First, the Thunder traded All-Star Paul George to the Los Angeles Clippers for a large collection of draft picks. The club also recently traded away fellow All-Star and former MVP Russell Westbrook to the Houston Rockets for aging superstar Chris Paul and more draft picks.

It’s clear that Oklahoma City is looking at a long-term rebuild. Yahoo! Sports columnist Pat Forde is encouraging Thunder coach Billy Donovan to come back to college basketball instead of sticking out a multi-year rebuild in OKC.

“Come on back to campus, Billy Donovan,” Forde writes to open his Friday column.
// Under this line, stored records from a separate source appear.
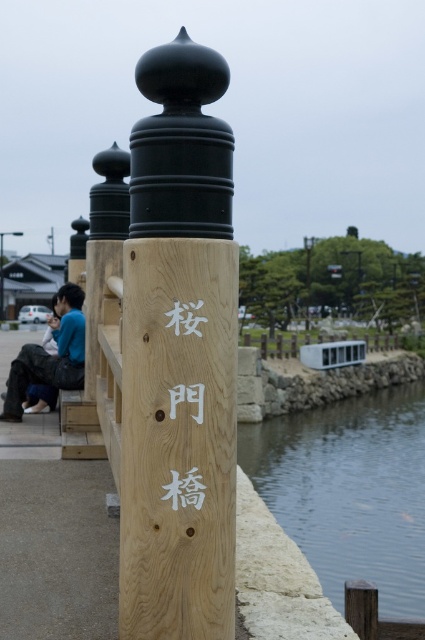
Does natural wood signpost at center have a larger size compared to white wood sign at center?

Yes, natural wood signpost at center is bigger than white wood sign at center.

Can you confirm if natural wood signpost at center is smaller than white wood sign at center?

No, natural wood signpost at center is not smaller than white wood sign at center.

Between point (227, 406) and point (193, 481), which one is positioned in front?

Positioned in front is point (193, 481).

You are a GUI agent. You are given a task and a screenshot of the screen. Output one action in this format:
    pyautogui.click(x=<x>, y=<y>)
    Task: Click on the natural wood signpost at center
    This screenshot has height=640, width=425.
    Given the screenshot: What is the action you would take?
    pyautogui.click(x=178, y=356)

Who is lower down, clear water at lower right or white wood sign at center?

Positioned lower is clear water at lower right.

Can you confirm if clear water at lower right is positioned to the right of white wood sign at center?

Yes, clear water at lower right is to the right of white wood sign at center.

Measure the distance between clear water at lower right and camera.

A distance of 13.96 feet exists between clear water at lower right and camera.

What are the coordinates of `clear water at lower right` in the screenshot? It's located at (350, 490).

Is clear water at lower right closer to the viewer compared to blue cotton shirt at left?

Yes, clear water at lower right is closer to the viewer.

Is point (339, 589) closer to viewer compared to point (68, 372)?

No.

Locate an element on the screen. The height and width of the screenshot is (640, 425). clear water at lower right is located at coordinates (350, 490).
Come back to college basketball, where you’re a once and future king. Have your choice of some plum jobs that could be coming open. Win a couple more national titles.
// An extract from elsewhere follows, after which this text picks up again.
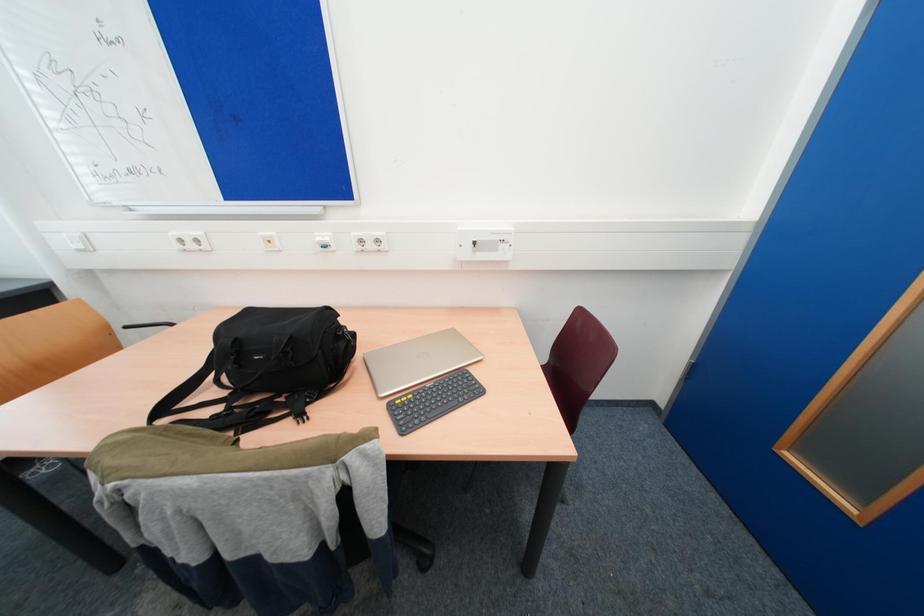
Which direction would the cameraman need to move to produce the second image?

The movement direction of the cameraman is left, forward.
Get away from the NBA and the looming rebuild in Oklahoma City. All around you, superstar alliances are sprouting up. Meanwhile, your roster has been stripped for spare parts and draft picks — Paul George gone, now Russell Westbrook gone, and you’re left with 34-year-old Chris Paul as the new centerpiece.

If Donovan returns to the college game, it will certainly get the attention of Florida and Kentucky basketball fans. With a change likely a season away, Forde is obviously just spitballing in his column, but the Yahoo! writer does not forecast Donovan coming back to the SEC:

NCAA investigations at Kansas and Arizona will inevitably lead to notices of allegations, and sanctions could stimulate change at those two locales. The question is whether any presumptive sanctions could lessen the attractiveness of moving to Lawrence or Tucson. If Donovan doesn’t want to be part of a laborious rebuilding job at the NBA level, he wouldn’t want it at the college level, either.

Indiana would check boxes for Donovan, and its fans already are growing restless with Archie Miller after two seasons with a 35-31 record, 17-21 in the Big Ten. Much of the Hoosier State is pining away for Brad Stevens to come back to college, but the former Butler coach might be less likely to do so than Donovan at this stage in their careers.

And what about retirements? They have to happen eventually, right? The head coaches at North Carolina, Duke and Syracuse are 68, 72 and 74, respectively. And none of them has a no-brainer, sure-fire, heir apparent — certainly nobody with two national championships and four Final Fours on the resumé.

The column is purely speculative, but if Oklahoma City is out of NBA playoff contention when college teams start making changes in March/April, hoops fans can probably expect a lot of Donovan rumors.